Algumas reminiscências partilhadas dizem-nos que ainda criança se viu órfão após o massacre dos pais – que aparecendo num relance não tinham aspecto de colonos, antes citadinos. Criado pelos índios, o xamã ensinou-lhe a tirar partido das propriedades das plantas que afastam os espíritos malignos e o protegem do dom congénito, benção ou maldição: a capacidade de ver o passado de quantos se cruzam no seu caminho.

Lonesome, de Yves Swolfs (Bruxelas, 1955), autor também da série Durango (1980), com um traço soberbo e dotes de fisionomista, engendrou uma personagem fragmentada, à procura de si própria. Ágil com as armas e arguto, se há coisa de que desconfia é do bicho-homem, sentimento aligeirado quando se depara com uma prostituta honrada ou um jornalista destemido.
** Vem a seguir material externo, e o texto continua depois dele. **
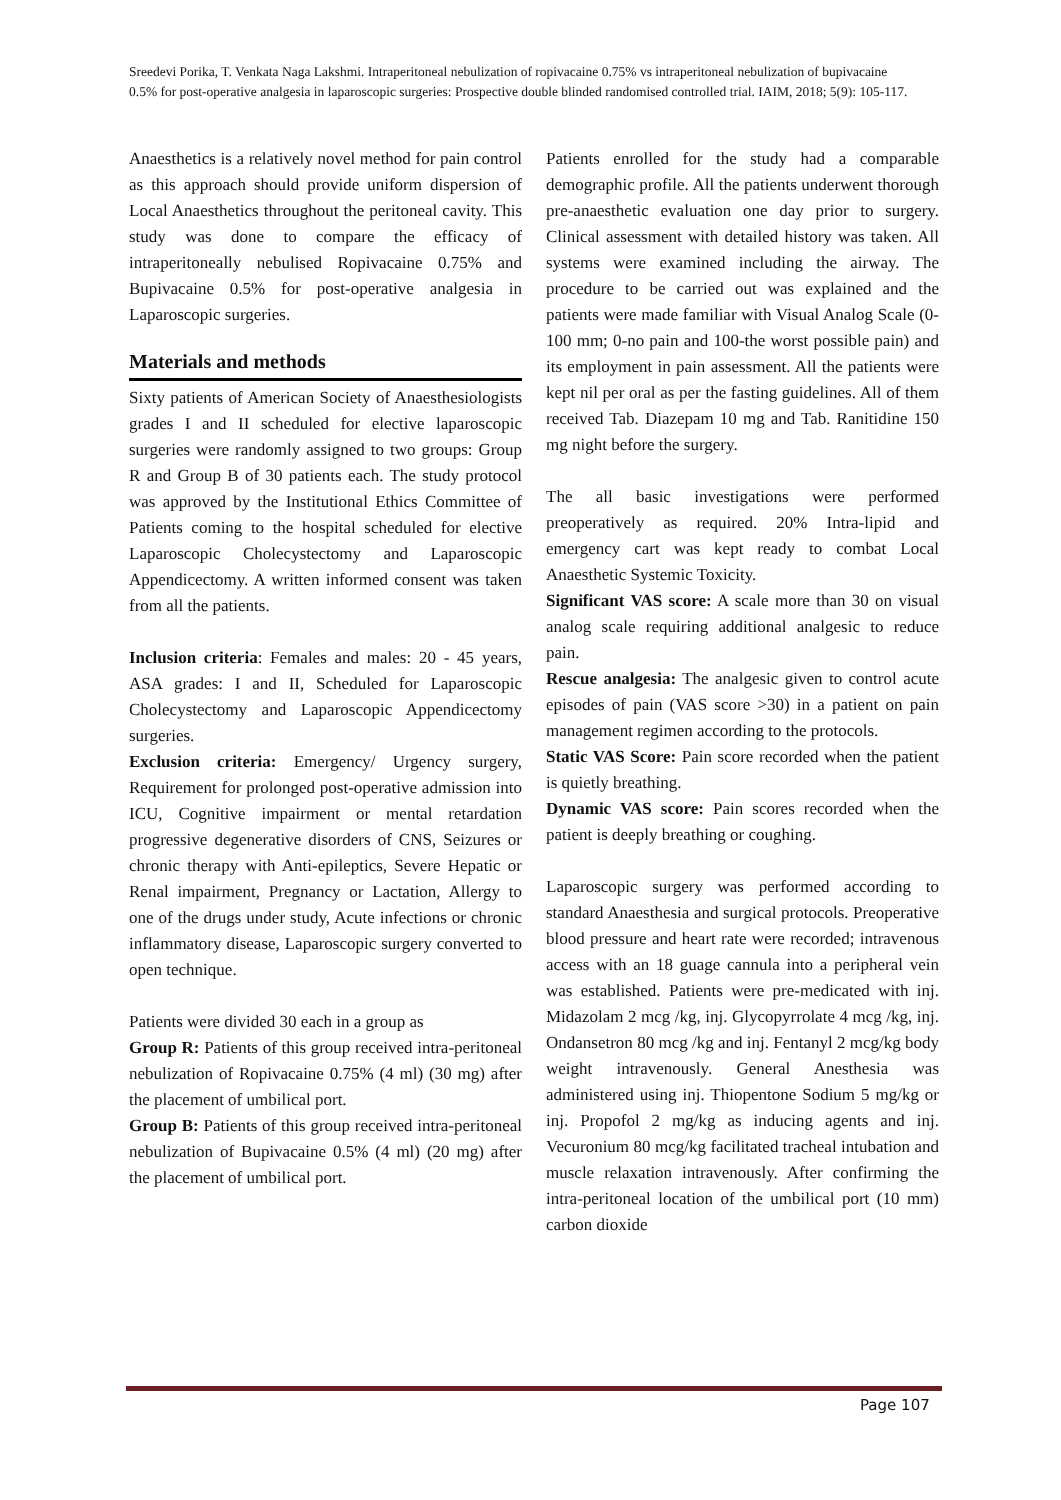Sreedevi Porika, T. Venkata Naga Lakshmi. Intraperitoneal nebulization of ropivacaine 0.75% vs intraperitoneal nebulization of bupivacaine 0.5% for post-operative analgesia in laparoscopic surgeries: Prospective double blinded randomised controlled trial. IAIM, 2018; 5(9): 105-117.
Anaesthetics is a relatively novel method for pain control as this approach should provide uniform dispersion of Local Anaesthetics throughout the peritoneal cavity. This study was done to compare the efficacy of intraperitoneally nebulised Ropivacaine 0.75% and Bupivacaine 0.5% for post-operative analgesia in Laparoscopic surgeries.
Materials and methods
Sixty patients of American Society of Anaesthesiologists grades I and II scheduled for elective laparoscopic surgeries were randomly assigned to two groups: Group R and Group B of 30 patients each. The study protocol was approved by the Institutional Ethics Committee of Patients coming to the hospital scheduled for elective Laparoscopic Cholecystectomy and Laparoscopic Appendicectomy. A written informed consent was taken from all the patients.
Inclusion criteria: Females and males: 20 - 45 years, ASA grades: I and II, Scheduled for Laparoscopic Cholecystectomy and Laparoscopic Appendicectomy surgeries.
Exclusion criteria: Emergency/ Urgency surgery, Requirement for prolonged post-operative admission into ICU, Cognitive impairment or mental retardation progressive degenerative disorders of CNS, Seizures or chronic therapy with Anti-epileptics, Severe Hepatic or Renal impairment, Pregnancy or Lactation, Allergy to one of the drugs under study, Acute infections or chronic inflammatory disease, Laparoscopic surgery converted to open technique.
Patients were divided 30 each in a group as
Group R: Patients of this group received intra-peritoneal nebulization of Ropivacaine 0.75% (4 ml) (30 mg) after the placement of umbilical port.
Group B: Patients of this group received intra-peritoneal nebulization of Bupivacaine 0.5% (4 ml) (20 mg) after the placement of umbilical port.
Patients enrolled for the study had a comparable demographic profile. All the patients underwent thorough pre-anaesthetic evaluation one day prior to surgery. Clinical assessment with detailed history was taken. All systems were examined including the airway. The procedure to be carried out was explained and the patients were made familiar with Visual Analog Scale (0-100 mm; 0-no pain and 100-the worst possible pain) and its employment in pain assessment. All the patients were kept nil per oral as per the fasting guidelines. All of them received Tab. Diazepam 10 mg and Tab. Ranitidine 150 mg night before the surgery.
The all basic investigations were performed preoperatively as required. 20% Intra-lipid and emergency cart was kept ready to combat Local Anaesthetic Systemic Toxicity.
Significant VAS score: A scale more than 30 on visual analog scale requiring additional analgesic to reduce pain.
Rescue analgesia: The analgesic given to control acute episodes of pain (VAS score >30) in a patient on pain management regimen according to the protocols.
Static VAS Score: Pain score recorded when the patient is quietly breathing.
Dynamic VAS score: Pain scores recorded when the patient is deeply breathing or coughing.
Laparoscopic surgery was performed according to standard Anaesthesia and surgical protocols. Preoperative blood pressure and heart rate were recorded; intravenous access with an 18 guage cannula into a peripheral vein was established. Patients were pre-medicated with inj. Midazolam 2 mcg /kg, inj. Glycopyrrolate 4 mcg /kg, inj. Ondansetron 80 mcg /kg and inj. Fentanyl 2 mcg/kg body weight intravenously. General Anesthesia was administered using inj. Thiopentone Sodium 5 mg/kg or inj. Propofol 2 mg/kg as inducing agents and inj. Vecuronium 80 mcg/kg facilitated tracheal intubation and muscle relaxation intravenously. After confirming the intra-peritoneal location of the umbilical port (10 mm) carbon dioxide
Page 107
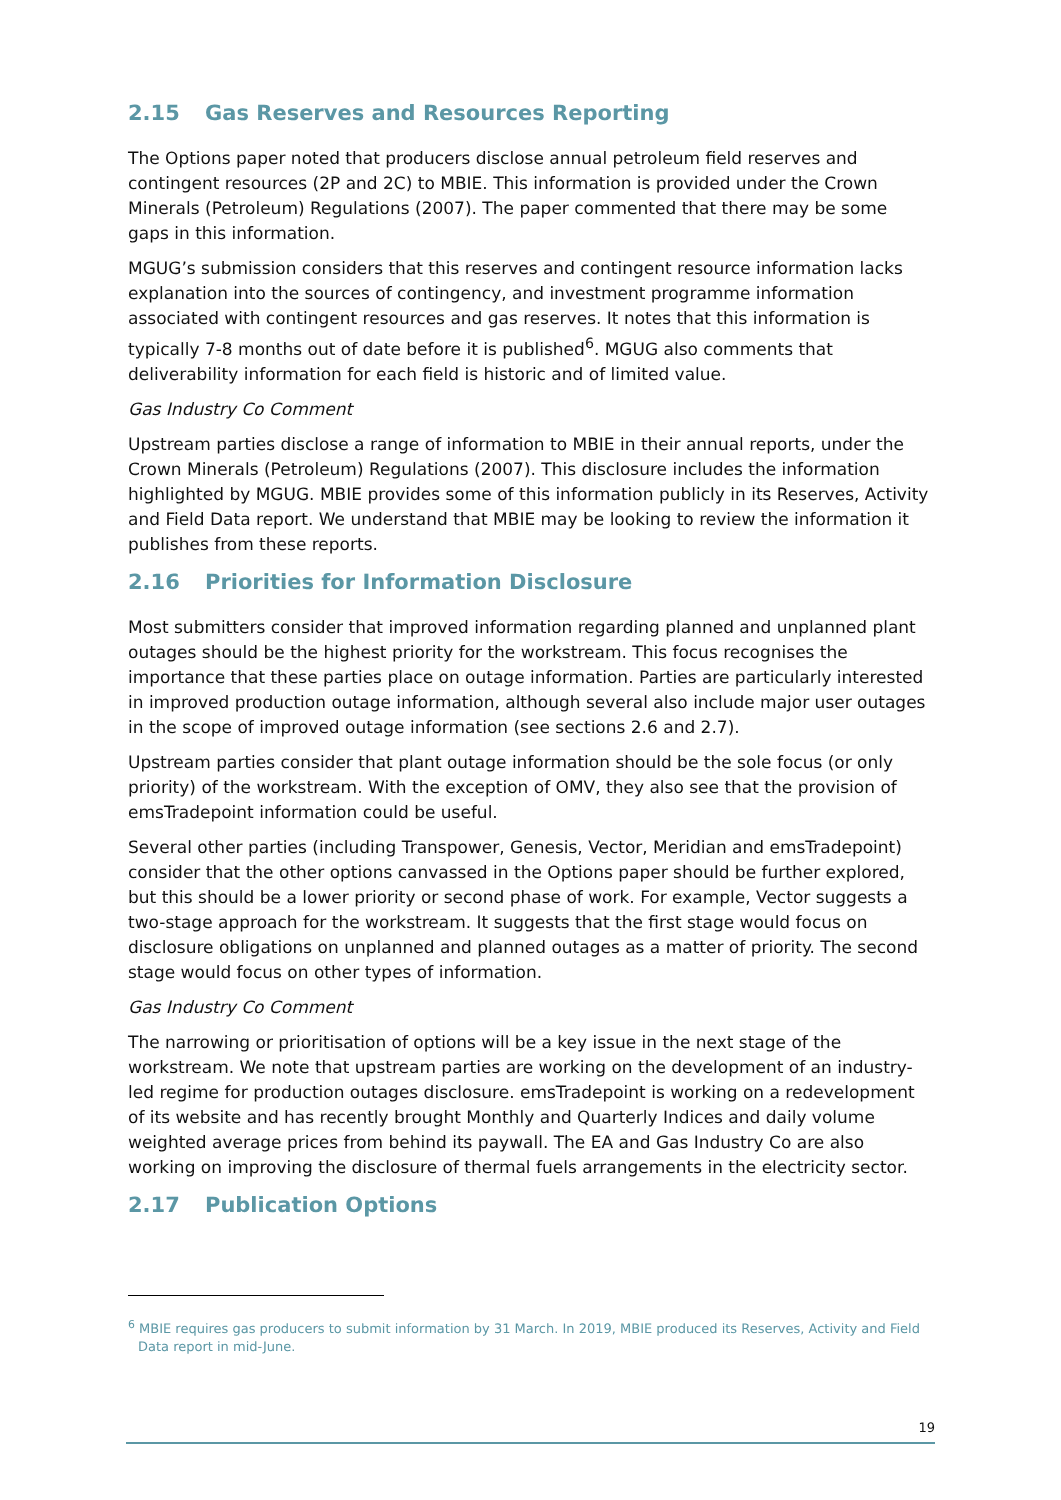2.15 Gas Reserves and Resources Reporting
The Options paper noted that producers disclose annual petroleum field reserves and contingent resources (2P and 2C) to MBIE. This information is provided under the Crown Minerals (Petroleum) Regulations (2007). The paper commented that there may be some gaps in this information.
MGUG’s submission considers that this reserves and contingent resource information lacks explanation into the sources of contingency, and investment programme information associated with contingent resources and gas reserves. It notes that this information is typically 7-8 months out of date before it is published<sup>6</sup>. MGUG also comments that deliverability information for each field is historic and of limited value.
Gas Industry Co Comment
Upstream parties disclose a range of information to MBIE in their annual reports, under the Crown Minerals (Petroleum) Regulations (2007). This disclosure includes the information highlighted by MGUG. MBIE provides some of this information publicly in its Reserves, Activity and Field Data report. We understand that MBIE may be looking to review the information it publishes from these reports.
2.16 Priorities for Information Disclosure
Most submitters consider that improved information regarding planned and unplanned plant outages should be the highest priority for the workstream. This focus recognises the importance that these parties place on outage information. Parties are particularly interested in improved production outage information, although several also include major user outages in the scope of improved outage information (see sections 2.6 and 2.7).
Upstream parties consider that plant outage information should be the sole focus (or only priority) of the workstream. With the exception of OMV, they also see that the provision of emsTradepoint information could be useful.
Several other parties (including Transpower, Genesis, Vector, Meridian and emsTradepoint) consider that the other options canvassed in the Options paper should be further explored, but this should be a lower priority or second phase of work. For example, Vector suggests a two-stage approach for the workstream. It suggests that the first stage would focus on disclosure obligations on unplanned and planned outages as a matter of priority. The second stage would focus on other types of information.
Gas Industry Co Comment
The narrowing or prioritisation of options will be a key issue in the next stage of the workstream. We note that upstream parties are working on the development of an industry-led regime for production outages disclosure. emsTradepoint is working on a redevelopment of its website and has recently brought Monthly and Quarterly Indices and daily volume weighted average prices from behind its paywall. The EA and Gas Industry Co are also working on improving the disclosure of thermal fuels arrangements in the electricity sector.
2.17 Publication Options
<sup>6</sup> MBIE requires gas producers to submit information by 31 March. In 2019, MBIE produced its Reserves, Activity and Field Data report in mid-June.
19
Jornalista em cuja boca Yves Swolfs pôs a amarga visão que tem do poder político-finaceiro, sempre por detrás das catástrofes, a Guerra da Secessão, mas que assenta que nem uma luva na que está em curso na Europa: “Falo-lhe de uma casta que nunca sofrerá as consequências da guerra devastadoras que nos prepara… mas da qual, pelo contrário, tirará o melhor partido!…” Ao contrário da carne para canhão, que geralmente nem sabe o que lhe está a acontecer.

BDTeca

ABECEDÁRIO  

M, de Modesto e Pompom (Franquin, 1955). Um excêntrico e irascível Modesto, a namorada Pompom, de pinta adolescente, mas a mais adulta da série, e Félix, um inconveniente vendedor de artefactos que não servem para nada, com a ocasional aparição de três sobrinhos endiabrados. De saída da revista Spirou para a Tintin, Franquin ensaiou aqui situações que viria a desenvolver em Gaston Lagaffe, de novo no primeiro semanário.
 

 

 

LIVROS

Duke – 6. Para Lá da Pista, por Hermann e Yves H. “Postos em fuga no episódio anterior, o sargento Bair e o seu braço direito, o cabo Copeland, conseguiram recuperar alguns homens para juntar à sua causa. Duke e Swift são apanhados pelo grupo conduzido por Blair e têm de largar o dinheiro. São, no entanto, surpreendidos pela intervenção do tenente que os salva. Todo este pequeno mundo, movido por aspirações divergentes, está prestes a penetrar no terrível deserto do Nevada. Mas para lá da pista dominada pelo calor, é o seu destino que eles terão de enfrentar.” (Arte de Autor, Estoril, 2022).

 

Bat Alan – Biografía de un Asesinato Social, de Ramón Boldú. Esta é a história verídica de Alan, um miúdo trasgénero, entusiasta do Batman – era conhecido por “Bat-Alan”, que aos 16 anos se suicidou após um percurso de bullying, nomeadamente na escola. O propósito do autor catalão é o de prevenir e ajudar aqueles para quem a diferença congénita torna a vida impossível. (Edição Astiberri, Bilbau, 2022).